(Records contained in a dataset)

*** Block opens ***

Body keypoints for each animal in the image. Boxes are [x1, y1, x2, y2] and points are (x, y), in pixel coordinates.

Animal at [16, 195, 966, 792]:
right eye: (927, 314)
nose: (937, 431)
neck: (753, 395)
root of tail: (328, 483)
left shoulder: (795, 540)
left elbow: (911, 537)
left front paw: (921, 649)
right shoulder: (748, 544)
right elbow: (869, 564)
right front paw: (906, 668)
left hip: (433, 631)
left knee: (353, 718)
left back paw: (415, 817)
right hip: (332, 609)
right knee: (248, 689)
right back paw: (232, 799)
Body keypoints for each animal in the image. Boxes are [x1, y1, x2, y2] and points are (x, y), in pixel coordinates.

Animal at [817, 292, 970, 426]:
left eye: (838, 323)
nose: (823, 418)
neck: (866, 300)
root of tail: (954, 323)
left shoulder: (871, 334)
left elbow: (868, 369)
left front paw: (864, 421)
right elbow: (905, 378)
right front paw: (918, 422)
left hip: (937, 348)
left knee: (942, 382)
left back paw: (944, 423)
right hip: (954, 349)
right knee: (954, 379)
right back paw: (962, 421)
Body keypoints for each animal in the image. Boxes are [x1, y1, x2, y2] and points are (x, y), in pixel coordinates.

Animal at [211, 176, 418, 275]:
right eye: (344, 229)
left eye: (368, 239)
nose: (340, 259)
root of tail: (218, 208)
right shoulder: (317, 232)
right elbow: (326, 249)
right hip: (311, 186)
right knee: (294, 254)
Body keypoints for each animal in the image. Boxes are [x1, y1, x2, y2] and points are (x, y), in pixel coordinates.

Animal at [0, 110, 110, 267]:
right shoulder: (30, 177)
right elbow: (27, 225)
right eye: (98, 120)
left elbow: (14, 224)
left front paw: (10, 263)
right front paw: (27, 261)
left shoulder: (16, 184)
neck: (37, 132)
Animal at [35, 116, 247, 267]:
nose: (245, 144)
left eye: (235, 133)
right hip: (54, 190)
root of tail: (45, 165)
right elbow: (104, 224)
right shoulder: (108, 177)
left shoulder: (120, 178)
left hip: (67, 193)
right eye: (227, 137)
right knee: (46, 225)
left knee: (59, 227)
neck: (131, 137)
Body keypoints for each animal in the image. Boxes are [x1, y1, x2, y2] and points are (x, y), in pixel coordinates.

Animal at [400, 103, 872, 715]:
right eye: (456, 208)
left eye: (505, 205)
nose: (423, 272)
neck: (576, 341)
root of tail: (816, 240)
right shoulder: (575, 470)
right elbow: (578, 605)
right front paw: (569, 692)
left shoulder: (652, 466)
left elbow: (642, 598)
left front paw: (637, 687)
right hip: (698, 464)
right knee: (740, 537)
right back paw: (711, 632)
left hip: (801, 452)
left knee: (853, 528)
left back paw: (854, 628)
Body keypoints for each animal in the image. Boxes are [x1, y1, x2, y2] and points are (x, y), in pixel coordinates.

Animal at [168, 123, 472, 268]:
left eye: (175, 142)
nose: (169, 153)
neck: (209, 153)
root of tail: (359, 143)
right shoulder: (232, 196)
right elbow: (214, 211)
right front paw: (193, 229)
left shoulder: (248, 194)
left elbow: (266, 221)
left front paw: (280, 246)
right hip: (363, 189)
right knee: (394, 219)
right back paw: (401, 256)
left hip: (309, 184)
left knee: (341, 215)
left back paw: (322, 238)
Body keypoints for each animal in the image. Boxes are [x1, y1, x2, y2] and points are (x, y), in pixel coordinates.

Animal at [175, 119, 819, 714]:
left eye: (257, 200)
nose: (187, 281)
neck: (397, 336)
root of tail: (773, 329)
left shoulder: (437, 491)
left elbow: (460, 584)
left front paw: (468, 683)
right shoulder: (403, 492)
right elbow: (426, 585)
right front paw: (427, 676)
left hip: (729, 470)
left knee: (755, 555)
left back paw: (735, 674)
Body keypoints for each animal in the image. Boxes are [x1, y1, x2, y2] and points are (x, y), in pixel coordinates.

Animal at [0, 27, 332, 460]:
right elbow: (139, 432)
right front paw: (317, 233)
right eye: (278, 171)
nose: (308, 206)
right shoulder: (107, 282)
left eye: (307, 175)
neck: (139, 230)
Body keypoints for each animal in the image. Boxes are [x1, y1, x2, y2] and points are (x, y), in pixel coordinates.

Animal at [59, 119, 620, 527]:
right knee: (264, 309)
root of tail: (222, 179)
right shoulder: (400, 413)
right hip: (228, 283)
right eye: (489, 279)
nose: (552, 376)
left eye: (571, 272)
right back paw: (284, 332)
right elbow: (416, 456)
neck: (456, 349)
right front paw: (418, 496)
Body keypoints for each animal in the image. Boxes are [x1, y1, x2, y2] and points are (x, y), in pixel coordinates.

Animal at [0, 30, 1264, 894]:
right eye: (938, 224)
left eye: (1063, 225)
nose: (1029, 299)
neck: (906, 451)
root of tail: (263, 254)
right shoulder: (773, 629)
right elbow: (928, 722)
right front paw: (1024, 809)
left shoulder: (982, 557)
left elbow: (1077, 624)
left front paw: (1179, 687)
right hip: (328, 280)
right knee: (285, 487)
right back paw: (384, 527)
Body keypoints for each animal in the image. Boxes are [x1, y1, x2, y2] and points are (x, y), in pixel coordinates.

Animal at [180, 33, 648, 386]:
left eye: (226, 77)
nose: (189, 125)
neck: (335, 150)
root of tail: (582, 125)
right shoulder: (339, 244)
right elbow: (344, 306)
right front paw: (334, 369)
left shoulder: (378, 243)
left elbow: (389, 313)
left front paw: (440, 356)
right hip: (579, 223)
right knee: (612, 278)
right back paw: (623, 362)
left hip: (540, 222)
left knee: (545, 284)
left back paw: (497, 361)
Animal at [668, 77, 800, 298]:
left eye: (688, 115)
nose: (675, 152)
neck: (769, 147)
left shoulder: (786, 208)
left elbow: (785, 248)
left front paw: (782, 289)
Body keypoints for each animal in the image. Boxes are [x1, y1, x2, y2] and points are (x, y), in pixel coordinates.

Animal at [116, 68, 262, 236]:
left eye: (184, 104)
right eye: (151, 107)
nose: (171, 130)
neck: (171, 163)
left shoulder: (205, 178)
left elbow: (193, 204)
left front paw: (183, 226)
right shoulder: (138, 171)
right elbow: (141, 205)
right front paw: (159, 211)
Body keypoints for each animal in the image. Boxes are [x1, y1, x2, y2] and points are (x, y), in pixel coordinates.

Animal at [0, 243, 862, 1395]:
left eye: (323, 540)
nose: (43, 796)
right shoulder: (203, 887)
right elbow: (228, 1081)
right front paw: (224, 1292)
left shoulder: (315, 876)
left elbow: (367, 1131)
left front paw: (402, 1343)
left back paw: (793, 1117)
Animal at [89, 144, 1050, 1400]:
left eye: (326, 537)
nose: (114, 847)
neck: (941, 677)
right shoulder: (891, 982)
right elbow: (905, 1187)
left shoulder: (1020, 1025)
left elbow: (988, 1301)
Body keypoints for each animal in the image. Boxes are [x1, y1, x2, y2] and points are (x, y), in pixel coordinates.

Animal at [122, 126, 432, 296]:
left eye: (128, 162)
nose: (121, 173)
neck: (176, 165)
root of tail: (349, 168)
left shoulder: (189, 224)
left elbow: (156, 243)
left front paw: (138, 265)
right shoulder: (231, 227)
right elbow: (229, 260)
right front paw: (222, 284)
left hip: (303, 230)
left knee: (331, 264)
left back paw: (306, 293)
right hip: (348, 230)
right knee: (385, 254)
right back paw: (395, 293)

*** Block closes ***

TASK DIRECTIONS: All entries above are to be reproduced exactly.

EXERCISE RESPONSE:
Body keypoints for each animal in the image. Boxes are [x1, y1, x2, y2] and points are (x, y), in pixel coordinates.

Animal at [16, 195, 966, 792]:
right eye: (927, 314)
nose: (937, 431)
neck: (753, 395)
root of tail: (328, 483)
left shoulder: (795, 540)
left elbow: (911, 537)
left front paw: (921, 649)
right shoulder: (748, 544)
right elbow: (869, 564)
right front paw: (906, 668)
left hip: (433, 631)
left knee: (353, 718)
left back paw: (415, 817)
right hip: (332, 609)
right knee: (248, 689)
right back paw: (232, 799)
Body keypoints for each animal in the image. Boxes are [x1, y1, x2, y2] and points are (x, y), in pixel coordinates.

Animal at [817, 292, 970, 426]:
left eye: (838, 323)
nose: (823, 418)
neck: (866, 300)
root of tail: (954, 323)
left shoulder: (871, 334)
left elbow: (868, 369)
left front paw: (864, 421)
right elbow: (905, 378)
right front paw: (918, 422)
left hip: (937, 348)
left knee: (942, 382)
left back paw: (944, 423)
right hip: (954, 349)
right knee: (954, 379)
right back paw: (962, 421)
Body keypoints for each animal in the image. Boxes are [x1, y1, x2, y2] and points are (x, y), in pixel coordinates.

Animal at [211, 176, 418, 275]:
right eye: (344, 229)
left eye: (368, 239)
nose: (340, 259)
root of tail: (218, 208)
right shoulder: (317, 232)
right elbow: (326, 249)
right hip: (311, 186)
right knee: (294, 254)
Body keypoints for each animal in the image. Boxes are [x1, y1, x2, y2] and points are (x, y), in pixel coordinates.

Animal at [0, 110, 110, 267]:
right shoulder: (30, 177)
right elbow: (27, 225)
right eye: (98, 120)
left elbow: (14, 224)
left front paw: (10, 263)
right front paw: (27, 261)
left shoulder: (16, 184)
neck: (37, 132)
Animal at [35, 116, 247, 267]:
nose: (245, 144)
left eye: (235, 133)
right hip: (54, 190)
root of tail: (45, 165)
right elbow: (104, 224)
right shoulder: (108, 177)
left shoulder: (120, 178)
left hip: (67, 193)
right eye: (227, 137)
right knee: (46, 225)
left knee: (59, 227)
neck: (131, 137)
Body keypoints for each animal in the image. Boxes are [x1, y1, x2, y2] and points are (x, y), in pixel coordinates.

Animal at [400, 103, 872, 715]:
right eye: (456, 208)
left eye: (505, 205)
nose: (423, 272)
neck: (576, 341)
root of tail: (816, 240)
right shoulder: (575, 470)
right elbow: (578, 605)
right front paw: (569, 692)
left shoulder: (652, 466)
left elbow: (642, 598)
left front paw: (637, 687)
right hip: (698, 464)
right knee: (740, 537)
right back paw: (711, 632)
left hip: (801, 452)
left knee: (853, 528)
left back paw: (854, 628)
Body keypoints for each animal in the image. Boxes are [x1, y1, x2, y2] and points are (x, y), in pixel coordinates.

Animal at [168, 123, 472, 268]:
left eye: (175, 142)
nose: (169, 153)
neck: (209, 153)
root of tail: (359, 143)
right shoulder: (232, 196)
right elbow: (214, 211)
right front paw: (193, 229)
left shoulder: (248, 194)
left elbow: (266, 221)
left front paw: (280, 246)
right hip: (363, 189)
right knee: (394, 219)
right back paw: (401, 256)
left hip: (309, 184)
left knee: (341, 215)
left back paw: (322, 238)
Body keypoints for each animal in the image. Boxes are [x1, y1, x2, y2] and points are (x, y), in pixel coordinates.

Animal at [175, 119, 819, 714]:
left eye: (257, 200)
nose: (187, 281)
neck: (397, 336)
root of tail: (773, 329)
left shoulder: (437, 491)
left elbow: (460, 584)
left front paw: (468, 683)
right shoulder: (403, 492)
right elbow: (426, 585)
right front paw: (427, 676)
left hip: (729, 470)
left knee: (755, 555)
left back paw: (735, 674)
Body keypoints for each animal in the image. Boxes are [x1, y1, x2, y2] and points are (x, y), in pixel coordinates.

Animal at [0, 27, 332, 460]:
right elbow: (139, 432)
right front paw: (317, 233)
right eye: (278, 171)
nose: (308, 206)
right shoulder: (107, 282)
left eye: (307, 175)
neck: (139, 230)
Body keypoints for each animal in the image. Boxes are [x1, y1, x2, y2] and points are (x, y), in pixel coordinates.

Animal at [59, 119, 620, 527]:
right knee: (264, 309)
root of tail: (222, 179)
right shoulder: (400, 413)
right hip: (228, 283)
right eye: (489, 279)
nose: (552, 376)
left eye: (571, 272)
right back paw: (284, 332)
right elbow: (416, 456)
neck: (456, 349)
right front paw: (418, 496)
Body keypoints for each animal in the image. Boxes are [x1, y1, x2, y2] and points are (x, y), in pixel coordinates.

Animal at [0, 30, 1264, 894]:
right eye: (938, 224)
left eye: (1063, 225)
nose: (1029, 299)
neck: (906, 451)
root of tail: (263, 254)
right shoulder: (773, 629)
right elbow: (928, 722)
right front paw: (1024, 809)
left shoulder: (982, 557)
left elbow: (1077, 624)
left front paw: (1179, 687)
right hip: (328, 280)
right knee: (285, 487)
right back paw: (384, 527)
Body keypoints for each animal in the image. Boxes are [x1, y1, x2, y2] and points are (x, y), in pixel coordinates.

Animal at [180, 33, 648, 386]:
left eye: (226, 77)
nose: (189, 125)
neck: (335, 150)
root of tail: (582, 125)
right shoulder: (339, 244)
right elbow: (344, 306)
right front paw: (334, 369)
left shoulder: (378, 243)
left elbow: (389, 313)
left front paw: (440, 356)
right hip: (579, 223)
right knee: (612, 278)
right back paw: (623, 362)
left hip: (540, 222)
left knee: (545, 284)
left back paw: (497, 361)
Animal at [668, 77, 800, 298]:
left eye: (688, 115)
nose: (675, 152)
neck: (769, 147)
left shoulder: (786, 208)
left elbow: (785, 248)
left front paw: (782, 289)
Body keypoints for each animal in the image. Boxes are [x1, y1, x2, y2] and points are (x, y), in pixel coordinates.

Animal at [116, 68, 262, 236]:
left eye: (184, 104)
right eye: (151, 107)
nose: (171, 130)
neck: (171, 163)
left shoulder: (205, 178)
left elbow: (193, 204)
left front paw: (183, 226)
right shoulder: (138, 171)
right elbow: (141, 205)
right front paw: (159, 211)
Body keypoints for each animal in the image. Boxes are [x1, y1, x2, y2] and points are (x, y), in pixel coordinates.

Animal at [0, 243, 862, 1395]:
left eye: (323, 540)
nose: (43, 796)
right shoulder: (203, 887)
right elbow: (228, 1081)
right front paw: (224, 1292)
left shoulder: (315, 876)
left elbow: (367, 1131)
left front paw: (402, 1343)
left back paw: (793, 1117)
Animal at [89, 144, 1050, 1400]:
left eye: (326, 537)
nose: (114, 847)
neck: (941, 677)
right shoulder: (891, 982)
right elbow: (905, 1187)
left shoulder: (1020, 1025)
left elbow: (988, 1301)
Body keypoints for each animal in the image. Boxes are [x1, y1, x2, y2] and points are (x, y), in pixel coordinates.

Animal at [122, 126, 432, 296]:
left eye: (128, 162)
nose: (121, 173)
neck: (176, 165)
root of tail: (349, 168)
left shoulder: (189, 224)
left elbow: (156, 243)
left front paw: (138, 265)
right shoulder: (231, 227)
right elbow: (229, 260)
right front paw: (222, 284)
left hip: (303, 230)
left knee: (331, 264)
left back paw: (306, 293)
right hip: (348, 230)
right knee: (385, 254)
right back paw: (395, 293)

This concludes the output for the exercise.